Hey @zhilizju I just merged #61 where we release our retriever code. We were able to verify 100% match. Can you try this? Thanks!
Great! Thank you very much! It seems that some parts of the code were missing, so I added them and reproduced the experiment. However, I still found some differences in the results. For BM25, out of 904, there are 63 differences, and for GPT-index, out of 904, there are 99 differences.

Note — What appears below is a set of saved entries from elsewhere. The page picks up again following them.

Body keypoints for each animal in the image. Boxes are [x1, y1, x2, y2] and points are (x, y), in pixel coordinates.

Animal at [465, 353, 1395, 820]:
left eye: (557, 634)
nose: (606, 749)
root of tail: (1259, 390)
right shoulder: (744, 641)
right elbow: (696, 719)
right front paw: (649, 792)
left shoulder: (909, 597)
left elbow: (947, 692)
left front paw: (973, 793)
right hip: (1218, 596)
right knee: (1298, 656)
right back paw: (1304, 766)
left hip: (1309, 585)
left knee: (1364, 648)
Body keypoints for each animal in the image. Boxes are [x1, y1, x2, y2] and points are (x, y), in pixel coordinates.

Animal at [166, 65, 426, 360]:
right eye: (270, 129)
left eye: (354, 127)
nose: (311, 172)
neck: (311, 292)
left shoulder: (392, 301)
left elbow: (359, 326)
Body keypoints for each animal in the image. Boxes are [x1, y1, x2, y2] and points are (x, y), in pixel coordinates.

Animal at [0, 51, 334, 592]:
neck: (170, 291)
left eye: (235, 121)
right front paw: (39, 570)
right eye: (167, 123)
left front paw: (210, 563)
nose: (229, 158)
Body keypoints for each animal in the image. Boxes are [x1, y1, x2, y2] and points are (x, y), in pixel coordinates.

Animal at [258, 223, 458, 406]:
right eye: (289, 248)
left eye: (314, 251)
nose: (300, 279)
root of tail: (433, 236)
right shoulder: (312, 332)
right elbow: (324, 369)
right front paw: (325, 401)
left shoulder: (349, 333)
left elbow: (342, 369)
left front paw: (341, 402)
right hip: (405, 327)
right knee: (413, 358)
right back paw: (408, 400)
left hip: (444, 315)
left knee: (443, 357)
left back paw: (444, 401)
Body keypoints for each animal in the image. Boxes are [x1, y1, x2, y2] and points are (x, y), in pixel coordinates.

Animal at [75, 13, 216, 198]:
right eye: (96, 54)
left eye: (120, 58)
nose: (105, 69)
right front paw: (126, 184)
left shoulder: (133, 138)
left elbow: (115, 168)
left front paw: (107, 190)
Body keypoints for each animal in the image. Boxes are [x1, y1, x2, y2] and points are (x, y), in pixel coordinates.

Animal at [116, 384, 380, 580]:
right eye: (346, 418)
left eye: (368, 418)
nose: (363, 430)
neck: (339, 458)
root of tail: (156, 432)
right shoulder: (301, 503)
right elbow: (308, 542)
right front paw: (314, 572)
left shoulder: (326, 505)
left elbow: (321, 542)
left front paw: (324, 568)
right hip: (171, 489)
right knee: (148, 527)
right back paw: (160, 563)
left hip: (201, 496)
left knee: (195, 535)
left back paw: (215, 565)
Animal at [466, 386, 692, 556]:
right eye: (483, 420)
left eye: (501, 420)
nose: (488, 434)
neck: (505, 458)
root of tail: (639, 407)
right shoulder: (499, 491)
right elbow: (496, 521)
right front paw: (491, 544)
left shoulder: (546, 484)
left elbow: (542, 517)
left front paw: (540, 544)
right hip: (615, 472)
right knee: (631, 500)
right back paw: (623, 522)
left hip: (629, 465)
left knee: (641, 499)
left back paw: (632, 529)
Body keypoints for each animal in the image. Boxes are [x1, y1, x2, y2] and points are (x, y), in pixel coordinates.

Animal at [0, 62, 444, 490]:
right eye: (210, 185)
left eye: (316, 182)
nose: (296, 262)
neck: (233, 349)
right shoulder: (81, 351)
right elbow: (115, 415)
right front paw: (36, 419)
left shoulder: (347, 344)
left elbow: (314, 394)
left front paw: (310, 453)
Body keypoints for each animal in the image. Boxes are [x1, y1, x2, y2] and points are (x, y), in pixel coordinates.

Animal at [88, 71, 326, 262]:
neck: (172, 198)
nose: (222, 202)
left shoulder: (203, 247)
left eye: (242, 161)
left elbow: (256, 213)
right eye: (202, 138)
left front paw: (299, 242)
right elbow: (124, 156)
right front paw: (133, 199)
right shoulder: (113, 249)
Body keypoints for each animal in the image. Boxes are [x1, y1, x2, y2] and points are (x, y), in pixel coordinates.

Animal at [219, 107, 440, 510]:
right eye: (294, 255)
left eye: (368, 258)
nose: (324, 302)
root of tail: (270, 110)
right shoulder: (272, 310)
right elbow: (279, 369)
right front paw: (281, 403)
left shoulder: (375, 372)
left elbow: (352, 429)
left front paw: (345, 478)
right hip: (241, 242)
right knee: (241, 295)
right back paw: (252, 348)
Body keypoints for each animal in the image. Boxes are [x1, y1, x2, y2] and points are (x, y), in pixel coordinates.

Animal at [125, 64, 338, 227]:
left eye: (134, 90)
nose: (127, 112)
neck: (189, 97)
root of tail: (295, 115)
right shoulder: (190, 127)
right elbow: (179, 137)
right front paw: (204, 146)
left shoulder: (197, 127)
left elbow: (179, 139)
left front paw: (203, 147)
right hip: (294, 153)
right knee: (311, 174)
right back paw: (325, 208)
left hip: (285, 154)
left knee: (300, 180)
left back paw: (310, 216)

Hey @zhilizju do you mind sharing the code that you found missing as a PR :) Would welcome contributions!
Of course, but I have been busy with the rebuttal and paper submission lately. I will submit a PR (pull request) after a while. Thank you once again.
Thanks @zhilizju and good luck with the submissions :) Will close this for now!
Originally posted by @tianjunz in https://github.com/ShishirPatil/gorilla/issues/21#issuecomment-1567800181
Would you be willing to release the bm25 and gpt-index scripts to help the community reproduce the experimental results?